Ancora un libro su Auschwitz? È la prima domanda che potrebbe sorgere, quando si prende in mano il saggio di G. Pulina, Auschwitz e la filosofia (Diogene Multimedia, Bologna 2015, pp.172, €12,00). Sì, ancora un libro su Auschwitz, perché, come scrive l’Autore, ogni discorso su Auschwitz si presenta, immancabilmente, come «[…] un esame sulla solidità della memoria, paragonabile ad un congegno sofisticato il cui corretto funzionamento è esposto all’influenza di molteplici fattori» (p. 149).

È misurandosi con tale problematicità che Pulina indaga Auschwitz secondo differenti chiavi di lettura: ponendosi, in primo luogo, la domanda se il lager sorto nei pressi di Oswiecim debba essere considerato “un corpo estraneo” (p.147) al normale corso della storia; quindi, affrontando la questione su chi, tra filosofia, arte e teologia, debba detenere la “titolarità su Auschwitz” (p. 148-149); infine interrogandosi sulla possibilità/necessità di “insegnare Auschwitz” (p.150), a dispetto della labilità della memoria e dei negazionismi risorgenti.

Il testo di Pulina, accurato quanto un saggio scientifico, leggibile quanto un testo che si può dare in mano a dei ragazzi, si cimenta con tali interrogativi attraverso un triplice approccio riflesso nelle tre parti del saggio medesimo.

Nella la prima sezione, più sistematica, Pulina, avvalendosi dell’apporto dei più noti pensatori che su Auschwitz hanno già scritto, espone in termini teoretici la domanda sulla necessità e impossibilità di qualificare Auschwitz in una qualsivoglia casella del pensiero e dell’agire umano: dalla memoria negata alla futurabilità e obsolescenza di Auschwitz; dal suo essere immemorabile alla sua imprescrittibilità, alla necessità di perdonare; dall’impossibilità di parlarne all’ineluttabile compito di scriverne per resistere e ricordare; alla problematica lettura dell’antisemitismo di Heidegger.

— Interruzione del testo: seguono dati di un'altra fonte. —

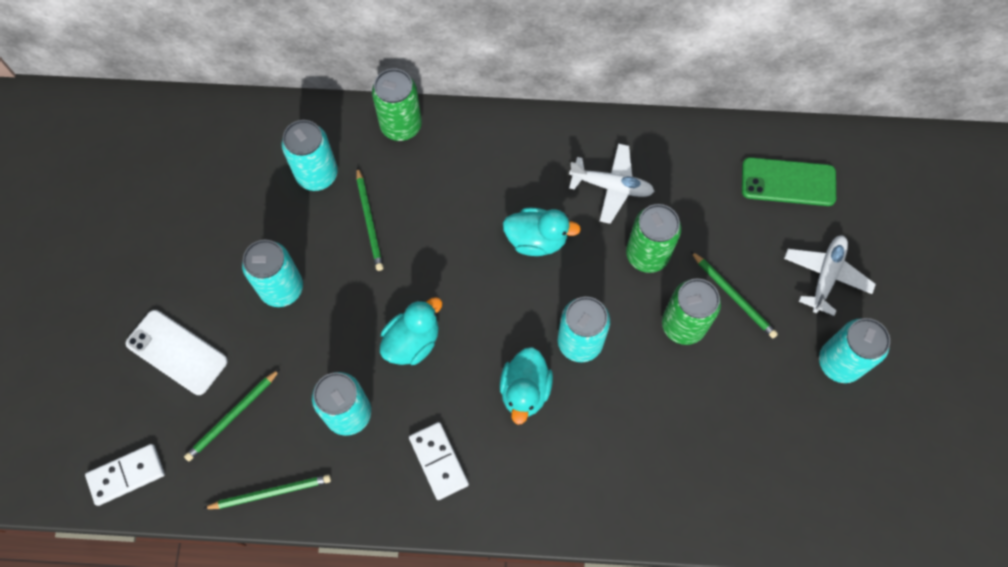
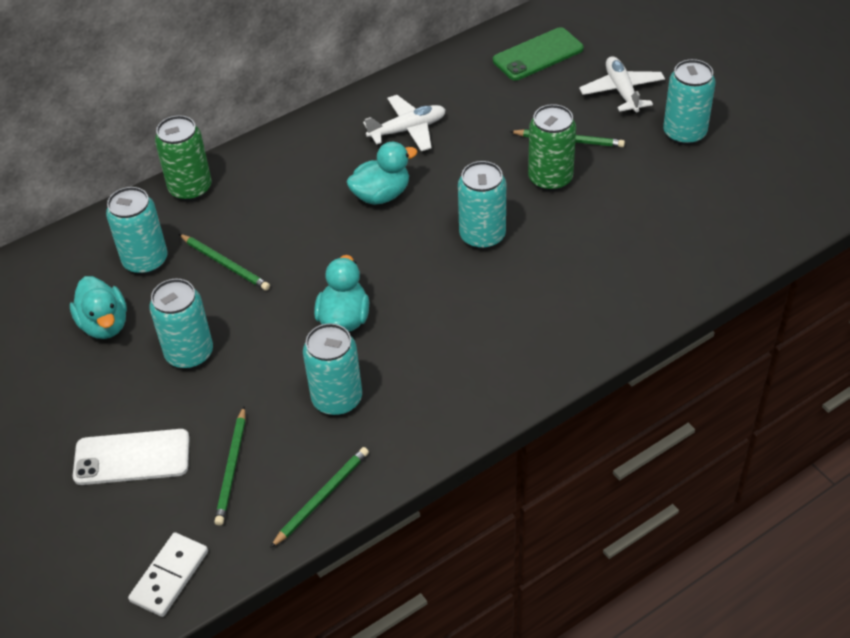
camera: 35 degrees left, 20 degrees down
(439, 461) = (447, 380): white domino -> none
(525, 391) = (470, 292): turquoise duck -> turquoise duck (104, 324)
(647, 254) = (478, 154): green can -> none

Nella seconda sezione, Pulina opera una curiosa e insolita operazione: porta dei filosofi nel lager di Auschwitz e li mette alla prova. Interroga il Candido di Voltaire e la teodicea di Leibniz, il “ritrarsi di Dio” di Jonas e la banalità del male della Arendt o, per meglio dire, del nazista Eichmann, fino a prendere in esame le più recenti assunzioni del sociologo Zygmunt Bauman.

Infine, la terza parte, la più breve, propone una disamina dell’antisemitismo in dieci libri, rispettivamente a firma di Karl Marx, Bernard Lazare, Theodor Lessing, Sigmund Freud, Jean Paul Sartre, Hannah Arendt, Theodor Adorno, Leon Poliakov, Tzvetan Todorov, Furio Jesi. L’elenco di tali e tanti autori non spaventi il lettore: le recensioni delle rispettive opere che Pulina propone sono agili e di immediata lettura.

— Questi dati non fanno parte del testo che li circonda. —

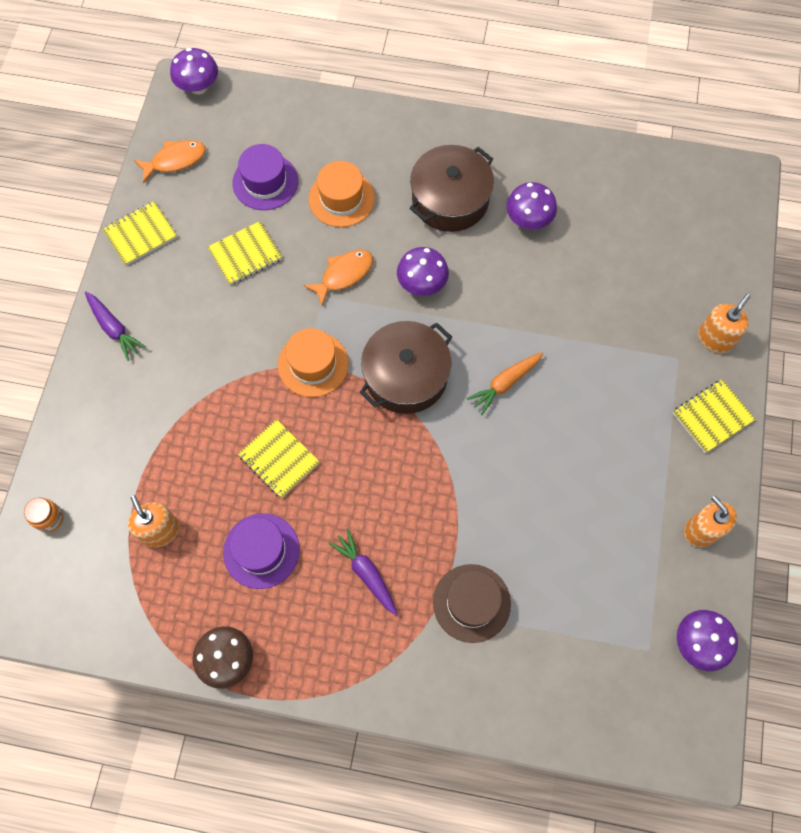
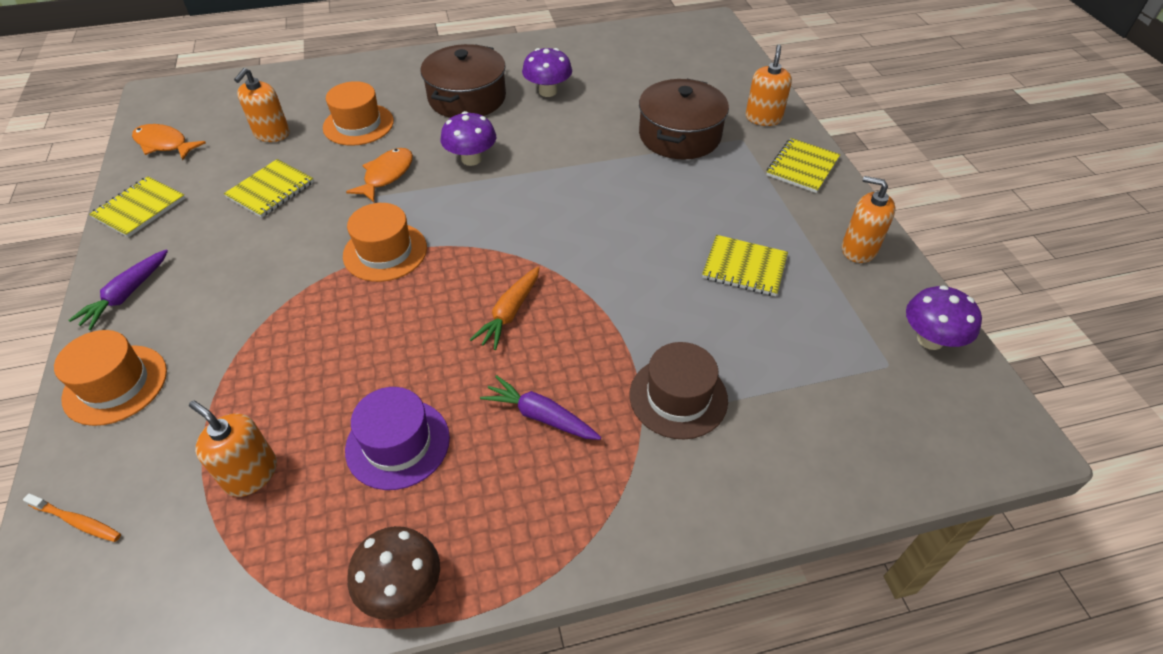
camera: 25 degrees left, 20 degrees down
(49, 518) = (77, 521): orange jar -> orange toothbrush
(91, 413) = (115, 384): none -> orange hat
(114, 328) = (127, 295): purple carrot -> purple carrot turned 90 degrees clockwise
(175, 160) = (164, 144): orange fish -> orange fish turned 105 degrees counterclockwise
(198, 87) = (174, 90): purple mushroom -> none
(265, 182) = (272, 134): purple hat -> orange soap dispenser
(279, 459) = (382, 346): yellow notebook -> yellow notebook (744, 267)
(406, 376) = (492, 229): brown pot -> brown pot (679, 135)
(505, 383) = (597, 204): orange carrot -> orange carrot (510, 313)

In ultima analisi, un testo che si presenta come una sorta di “breve summa” su quanto per Auschwitz e attorno ad Auschwitz è stato detto e pensato.

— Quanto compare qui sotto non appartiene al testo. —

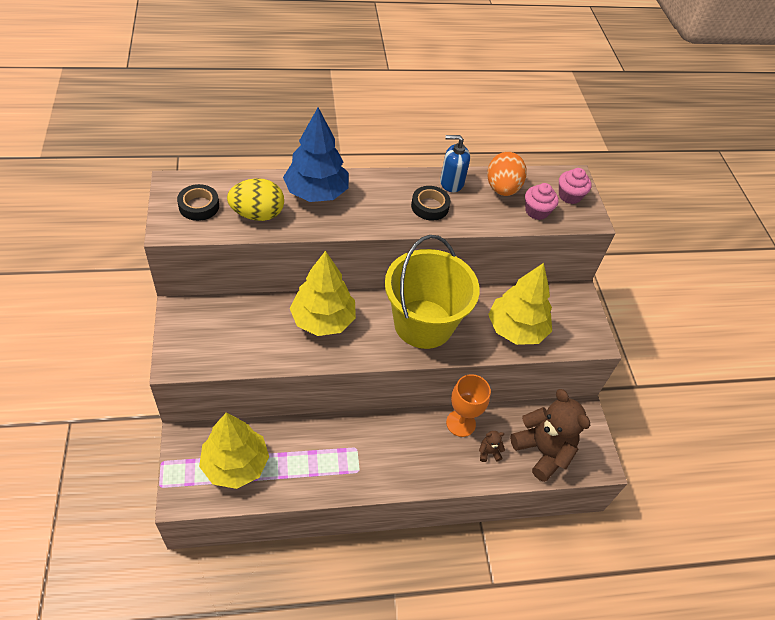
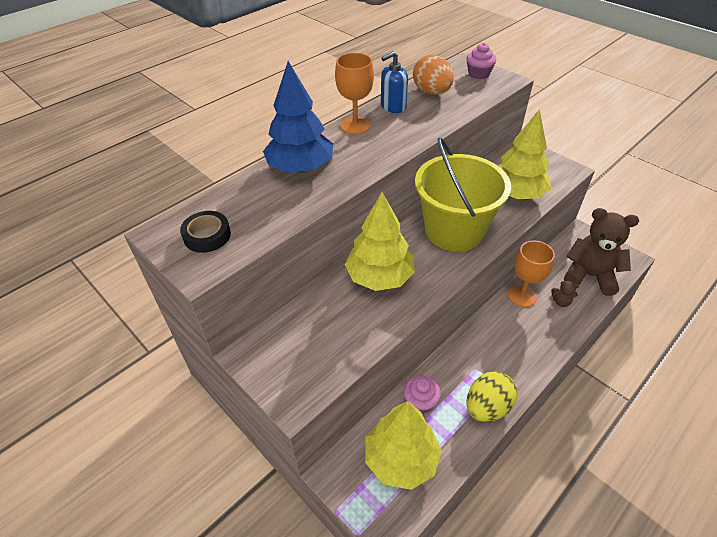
camera: 30 degrees left, 5 degrees down
(257, 214) = (270, 211): yellow egg -> yellow egg (487, 407)
(399, 181) = (355, 126): none -> orange goblet
(430, 206) = (398, 129): black tape -> none
(488, 452) = (561, 302): brown teddy bear -> brown teddy bear turned 120 degrees counterclockwise
(537, 211) = (472, 93): pink cupcake -> pink cupcake (420, 402)

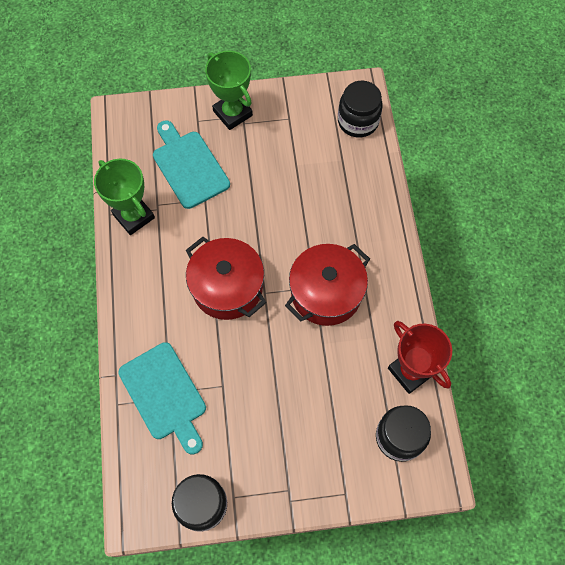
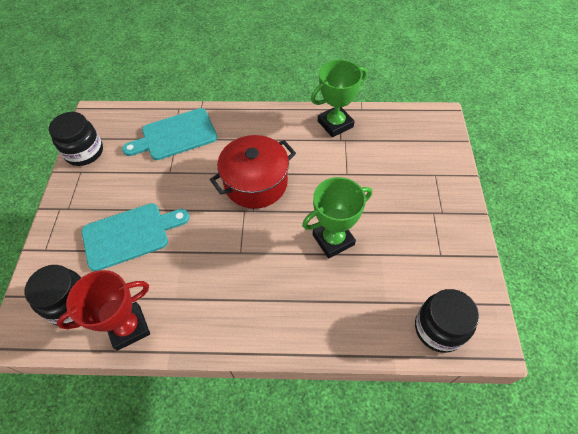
camera: 100 degrees right, 10 degrees down
(189, 166) = (383, 164): turquoise cutting board -> turquoise cutting board (130, 235)
(232, 113) = (445, 204): green trophy -> green trophy (333, 240)
(326, 293) = (231, 262): red pot -> none

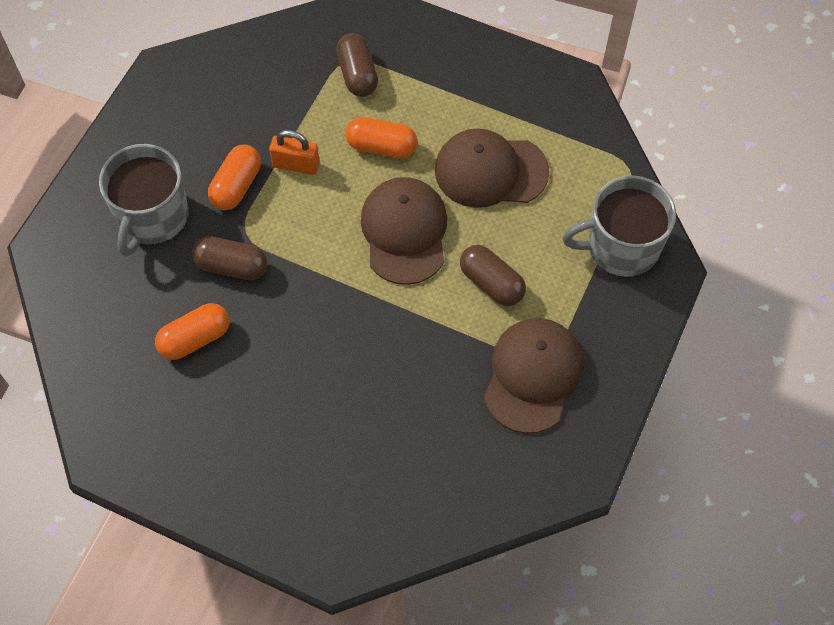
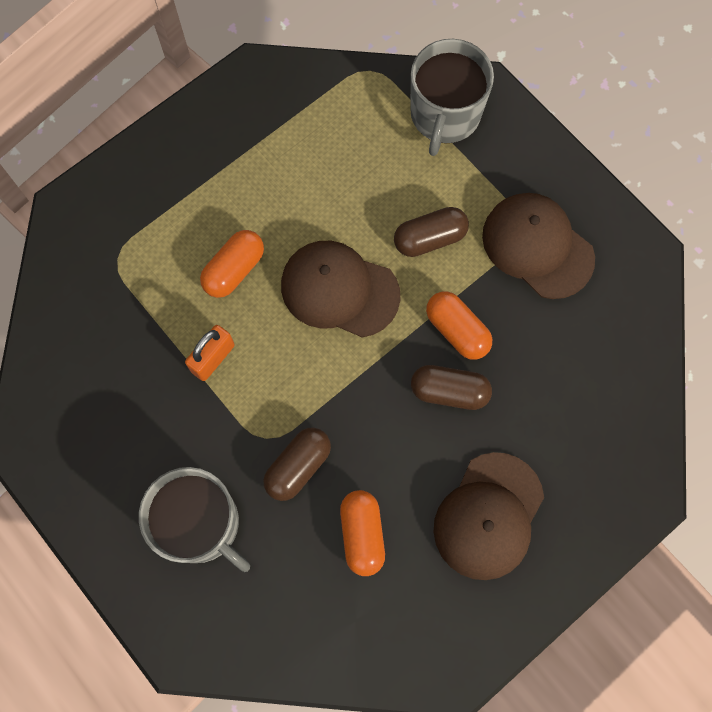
camera: 65 degrees left, 10 degrees up
(236, 186) = (208, 426): orange capsule -> orange capsule (457, 330)
(357, 74) = (138, 256): brown capsule -> brown capsule (449, 391)
(490, 171) = (312, 185): brown cap -> brown cap (488, 516)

Se si volesse indicare non diciamo una lacuna, ma un ulteriore campo di indagine su cosa Auschwitz significhi per noi contemporanei, ci chiederemmo: ma come Auschwitz è oggi pensata e insegnata alle nuove generazioni di studenti e soldati ebrei? È forse possibile che la memoria di Auschwitz, in qualche modo tradita e con un’incredibile rovesciamento della storia, sia oggi la “magna charta” del nazionalismo sionista e della sua politica antisemita a danno dei rifugiati palestinesi e dei loro Territori Occupati?

Questa ipotetica domanda non trova campo in Auschwitz e la filosofia, ma non è detto che l’Autore non voglia prenderla in esame per le sue future ricerche.